(Collected data)
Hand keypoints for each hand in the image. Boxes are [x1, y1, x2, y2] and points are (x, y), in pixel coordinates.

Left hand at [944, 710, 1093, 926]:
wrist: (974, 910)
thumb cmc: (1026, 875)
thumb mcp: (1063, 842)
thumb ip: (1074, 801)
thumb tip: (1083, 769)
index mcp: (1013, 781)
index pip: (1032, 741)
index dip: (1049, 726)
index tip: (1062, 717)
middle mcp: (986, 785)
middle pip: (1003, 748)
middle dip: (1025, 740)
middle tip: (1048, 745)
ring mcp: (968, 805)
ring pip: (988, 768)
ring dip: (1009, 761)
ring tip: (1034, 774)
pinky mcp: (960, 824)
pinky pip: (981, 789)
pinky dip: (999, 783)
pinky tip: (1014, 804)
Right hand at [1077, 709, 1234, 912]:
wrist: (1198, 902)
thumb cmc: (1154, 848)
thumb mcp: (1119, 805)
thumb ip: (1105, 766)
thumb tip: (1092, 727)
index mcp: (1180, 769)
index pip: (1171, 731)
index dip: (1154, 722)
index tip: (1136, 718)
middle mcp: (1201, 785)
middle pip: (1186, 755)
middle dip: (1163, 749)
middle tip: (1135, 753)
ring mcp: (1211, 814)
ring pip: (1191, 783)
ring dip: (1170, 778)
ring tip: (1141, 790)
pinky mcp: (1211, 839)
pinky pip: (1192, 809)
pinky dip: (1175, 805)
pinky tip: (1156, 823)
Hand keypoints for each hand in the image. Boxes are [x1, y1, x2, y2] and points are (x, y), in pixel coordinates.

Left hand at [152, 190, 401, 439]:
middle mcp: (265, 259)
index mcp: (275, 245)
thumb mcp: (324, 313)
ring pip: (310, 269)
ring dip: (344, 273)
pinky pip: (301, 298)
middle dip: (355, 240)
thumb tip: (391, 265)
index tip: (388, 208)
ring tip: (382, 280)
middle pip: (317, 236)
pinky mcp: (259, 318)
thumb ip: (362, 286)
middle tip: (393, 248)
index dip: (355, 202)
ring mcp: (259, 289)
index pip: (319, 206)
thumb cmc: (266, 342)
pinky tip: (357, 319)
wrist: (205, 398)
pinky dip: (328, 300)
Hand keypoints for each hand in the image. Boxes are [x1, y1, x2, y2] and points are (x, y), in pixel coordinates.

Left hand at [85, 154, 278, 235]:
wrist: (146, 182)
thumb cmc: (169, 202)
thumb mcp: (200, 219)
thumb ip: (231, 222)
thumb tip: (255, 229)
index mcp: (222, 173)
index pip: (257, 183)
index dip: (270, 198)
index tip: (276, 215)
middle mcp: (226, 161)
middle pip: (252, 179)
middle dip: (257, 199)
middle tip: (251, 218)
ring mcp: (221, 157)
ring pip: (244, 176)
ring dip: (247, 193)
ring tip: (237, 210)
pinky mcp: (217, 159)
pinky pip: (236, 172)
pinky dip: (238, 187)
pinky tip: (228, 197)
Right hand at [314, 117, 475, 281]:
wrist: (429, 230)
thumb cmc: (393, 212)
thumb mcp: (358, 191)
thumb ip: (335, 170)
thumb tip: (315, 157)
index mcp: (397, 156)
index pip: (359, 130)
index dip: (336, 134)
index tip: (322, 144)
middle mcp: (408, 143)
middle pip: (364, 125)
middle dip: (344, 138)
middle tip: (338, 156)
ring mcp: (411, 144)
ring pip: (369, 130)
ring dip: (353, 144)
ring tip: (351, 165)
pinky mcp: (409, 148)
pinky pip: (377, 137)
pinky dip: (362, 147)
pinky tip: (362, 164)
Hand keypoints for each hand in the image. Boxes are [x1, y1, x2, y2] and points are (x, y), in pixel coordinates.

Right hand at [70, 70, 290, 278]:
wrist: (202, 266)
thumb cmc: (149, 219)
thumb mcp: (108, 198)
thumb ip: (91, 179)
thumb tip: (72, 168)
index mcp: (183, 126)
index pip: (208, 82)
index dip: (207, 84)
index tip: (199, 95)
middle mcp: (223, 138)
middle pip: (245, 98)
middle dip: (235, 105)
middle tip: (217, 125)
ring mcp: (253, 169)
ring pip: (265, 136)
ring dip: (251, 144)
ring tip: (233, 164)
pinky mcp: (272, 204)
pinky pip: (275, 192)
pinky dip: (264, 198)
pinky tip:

_Task objective_: Looking at the data above, say how many lines include the string "Right" and add nothing.

_Written answer_: 3